[Saved entries]
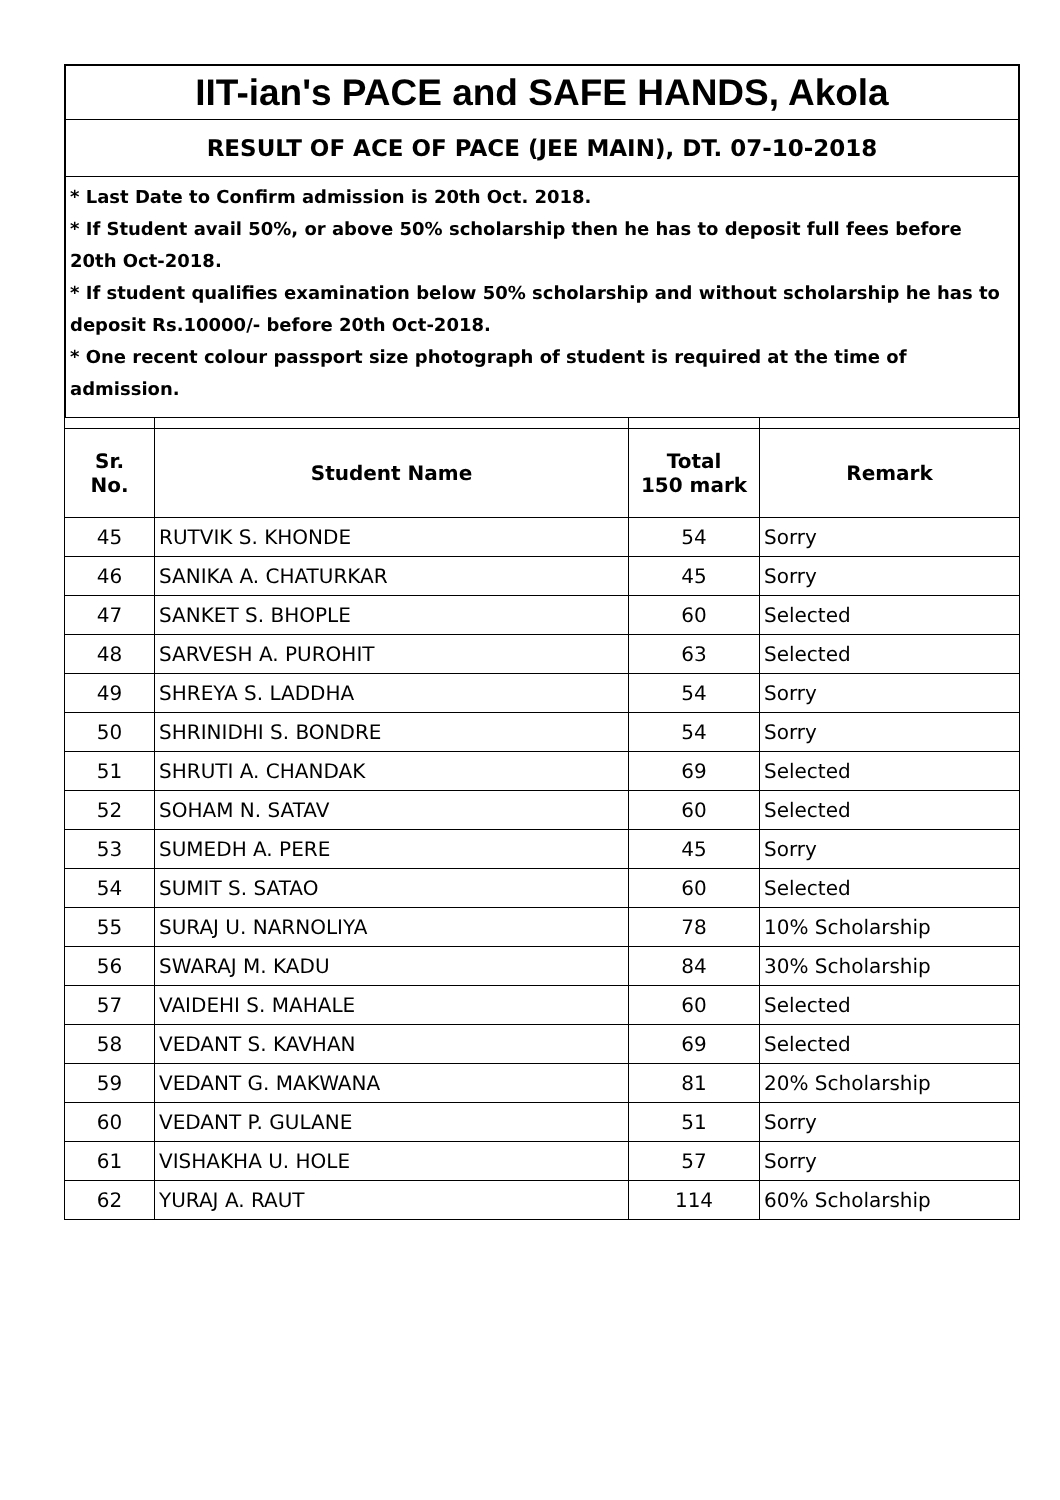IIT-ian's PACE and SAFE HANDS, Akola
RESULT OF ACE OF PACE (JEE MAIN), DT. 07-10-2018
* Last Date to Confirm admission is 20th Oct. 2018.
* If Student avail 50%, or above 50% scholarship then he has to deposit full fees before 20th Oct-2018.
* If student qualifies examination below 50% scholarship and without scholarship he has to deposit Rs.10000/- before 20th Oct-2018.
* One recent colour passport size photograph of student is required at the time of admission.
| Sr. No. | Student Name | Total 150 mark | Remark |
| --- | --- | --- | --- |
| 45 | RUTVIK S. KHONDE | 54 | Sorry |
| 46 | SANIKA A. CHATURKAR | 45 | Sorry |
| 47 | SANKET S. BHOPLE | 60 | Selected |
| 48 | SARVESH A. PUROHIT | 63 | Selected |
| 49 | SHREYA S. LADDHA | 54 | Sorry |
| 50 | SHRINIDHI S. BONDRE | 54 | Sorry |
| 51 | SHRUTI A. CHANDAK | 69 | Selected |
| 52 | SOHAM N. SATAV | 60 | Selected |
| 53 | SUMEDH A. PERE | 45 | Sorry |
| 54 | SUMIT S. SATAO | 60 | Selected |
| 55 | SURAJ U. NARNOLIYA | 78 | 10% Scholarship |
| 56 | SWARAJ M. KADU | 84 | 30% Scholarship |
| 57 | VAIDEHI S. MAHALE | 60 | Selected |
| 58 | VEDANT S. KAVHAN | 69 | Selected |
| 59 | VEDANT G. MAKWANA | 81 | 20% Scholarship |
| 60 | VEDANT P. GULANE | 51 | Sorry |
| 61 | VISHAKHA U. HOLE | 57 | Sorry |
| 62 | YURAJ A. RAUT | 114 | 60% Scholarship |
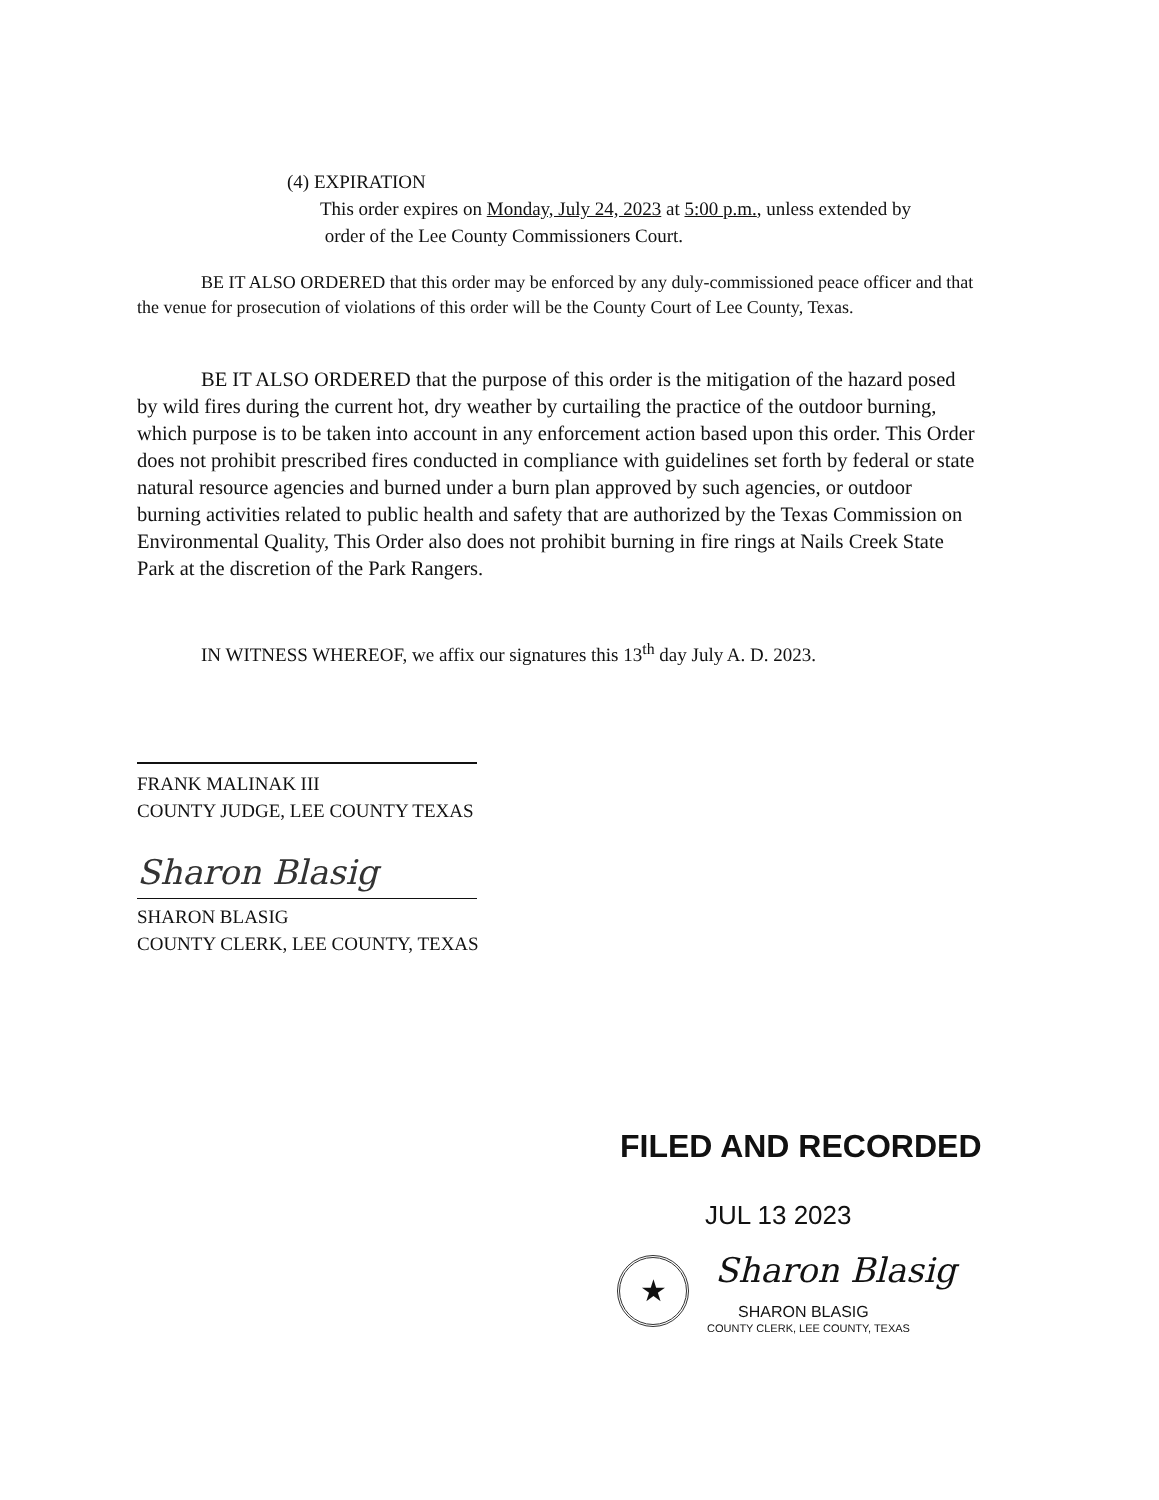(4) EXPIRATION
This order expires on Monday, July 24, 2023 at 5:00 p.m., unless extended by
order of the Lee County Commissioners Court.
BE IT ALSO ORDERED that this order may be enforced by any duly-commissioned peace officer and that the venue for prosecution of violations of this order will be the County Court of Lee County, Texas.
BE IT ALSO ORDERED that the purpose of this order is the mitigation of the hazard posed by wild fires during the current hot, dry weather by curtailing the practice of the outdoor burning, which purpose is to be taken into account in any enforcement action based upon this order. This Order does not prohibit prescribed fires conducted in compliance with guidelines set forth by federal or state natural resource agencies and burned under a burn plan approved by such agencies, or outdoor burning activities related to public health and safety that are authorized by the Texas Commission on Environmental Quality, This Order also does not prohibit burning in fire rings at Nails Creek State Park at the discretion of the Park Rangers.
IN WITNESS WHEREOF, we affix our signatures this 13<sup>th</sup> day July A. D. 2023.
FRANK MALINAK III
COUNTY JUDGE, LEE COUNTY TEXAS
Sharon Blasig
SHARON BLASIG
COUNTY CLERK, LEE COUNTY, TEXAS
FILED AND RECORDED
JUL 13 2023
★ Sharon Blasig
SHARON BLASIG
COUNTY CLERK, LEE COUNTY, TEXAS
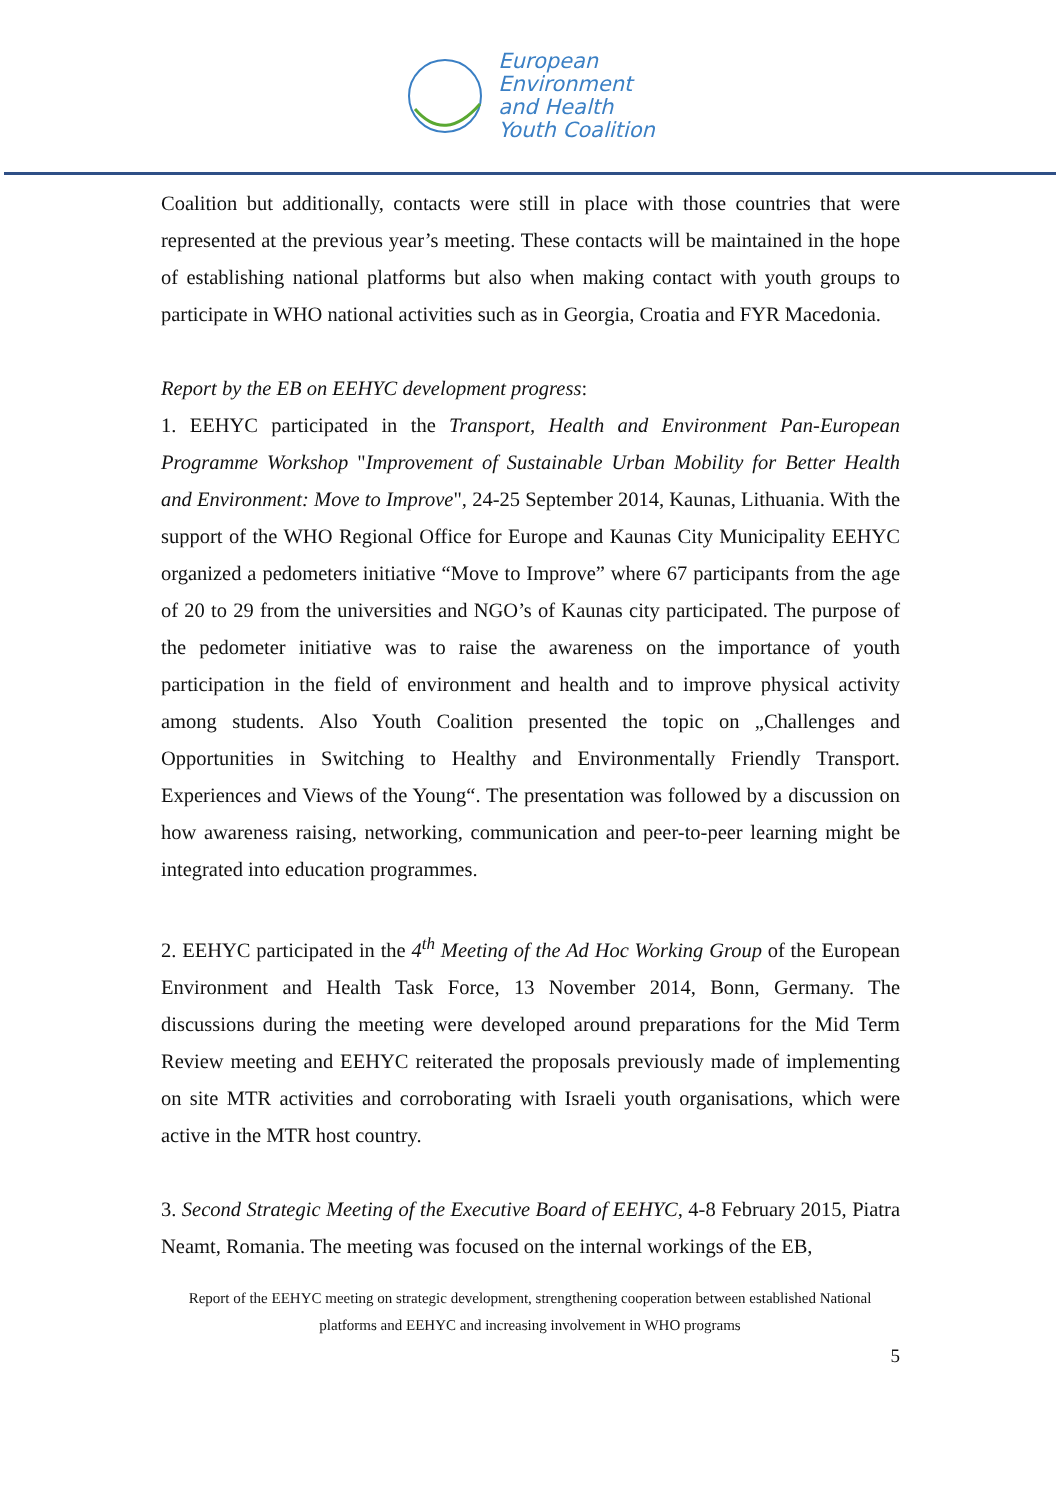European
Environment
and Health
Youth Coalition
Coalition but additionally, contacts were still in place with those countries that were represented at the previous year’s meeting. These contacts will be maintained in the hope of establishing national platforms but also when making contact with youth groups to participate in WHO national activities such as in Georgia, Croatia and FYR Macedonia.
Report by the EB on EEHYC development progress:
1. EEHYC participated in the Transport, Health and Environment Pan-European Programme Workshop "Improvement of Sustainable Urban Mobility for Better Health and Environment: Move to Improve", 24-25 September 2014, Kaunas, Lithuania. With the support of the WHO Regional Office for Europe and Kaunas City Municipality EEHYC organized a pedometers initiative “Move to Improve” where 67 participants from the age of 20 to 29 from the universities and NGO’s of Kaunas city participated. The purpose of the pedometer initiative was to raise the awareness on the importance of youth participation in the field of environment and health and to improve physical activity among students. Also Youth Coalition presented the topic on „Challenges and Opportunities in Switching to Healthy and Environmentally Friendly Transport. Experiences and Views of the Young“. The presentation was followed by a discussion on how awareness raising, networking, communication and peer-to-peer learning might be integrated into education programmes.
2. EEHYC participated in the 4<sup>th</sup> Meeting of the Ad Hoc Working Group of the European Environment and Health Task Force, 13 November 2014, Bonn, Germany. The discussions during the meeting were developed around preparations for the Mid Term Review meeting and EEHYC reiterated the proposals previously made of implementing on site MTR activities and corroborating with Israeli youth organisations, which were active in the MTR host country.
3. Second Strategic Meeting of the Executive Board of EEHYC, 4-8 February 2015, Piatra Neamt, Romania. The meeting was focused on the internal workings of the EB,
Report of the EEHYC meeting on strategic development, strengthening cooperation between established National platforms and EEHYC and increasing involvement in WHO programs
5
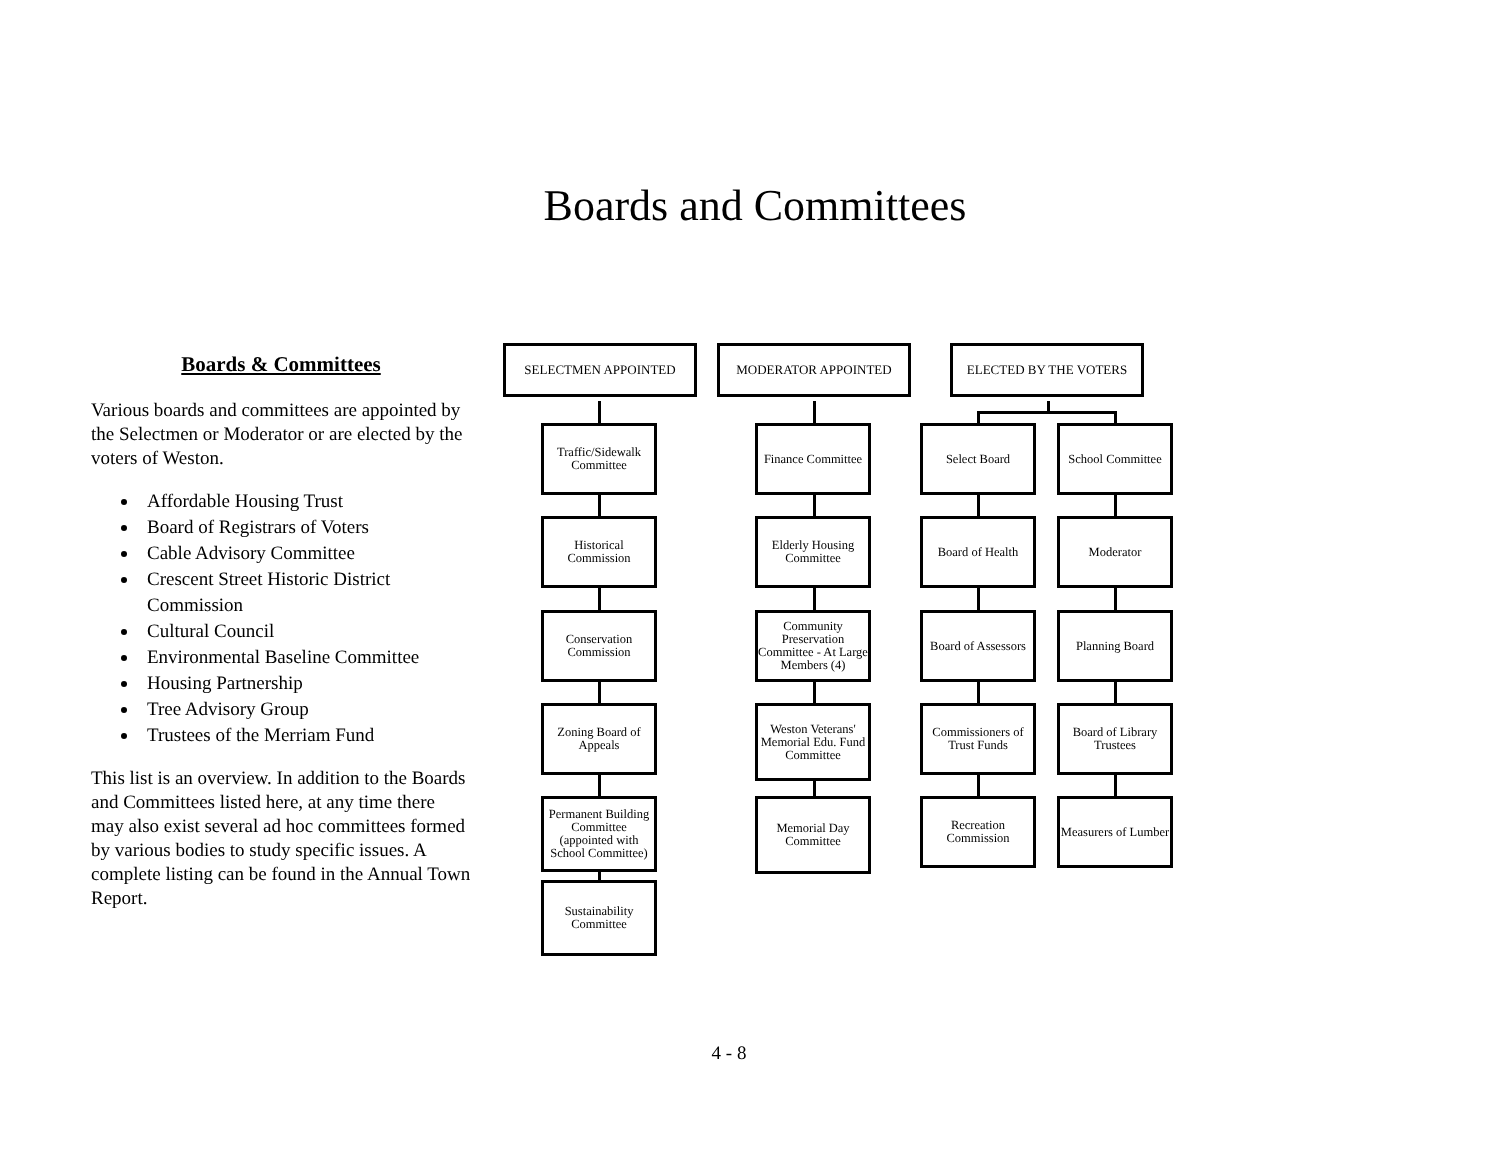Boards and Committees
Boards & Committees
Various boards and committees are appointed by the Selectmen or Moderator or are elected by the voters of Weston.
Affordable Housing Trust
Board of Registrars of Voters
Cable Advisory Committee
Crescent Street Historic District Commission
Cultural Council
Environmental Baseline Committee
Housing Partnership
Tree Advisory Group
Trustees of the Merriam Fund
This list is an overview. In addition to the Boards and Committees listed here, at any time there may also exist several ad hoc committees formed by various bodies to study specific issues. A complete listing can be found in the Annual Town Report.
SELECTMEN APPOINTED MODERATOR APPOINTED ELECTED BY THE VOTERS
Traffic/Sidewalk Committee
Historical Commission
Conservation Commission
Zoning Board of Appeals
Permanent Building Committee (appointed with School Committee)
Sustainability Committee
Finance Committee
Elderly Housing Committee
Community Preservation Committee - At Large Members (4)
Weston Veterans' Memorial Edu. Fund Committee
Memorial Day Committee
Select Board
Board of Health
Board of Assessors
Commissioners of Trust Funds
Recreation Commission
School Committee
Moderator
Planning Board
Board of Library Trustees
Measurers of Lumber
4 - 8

Task to carry out: Your answer should consist only of the lines above between the line holding "Housing Partnership" and the line holding "Zoning Board of Appeals", inclusive, each transcribed exactly.

Task answer:
Housing Partnership
Tree Advisory Group
Trustees of the Merriam Fund
This list is an overview. In addition to the Boards and Committees listed here, at any time there may also exist several ad hoc committees formed by various bodies to study specific issues. A complete listing can be found in the Annual Town Report.
SELECTMEN APPOINTED MODERATOR APPOINTED ELECTED BY THE VOTERS
Traffic/Sidewalk Committee
Historical Commission
Conservation Commission
Zoning Board of Appeals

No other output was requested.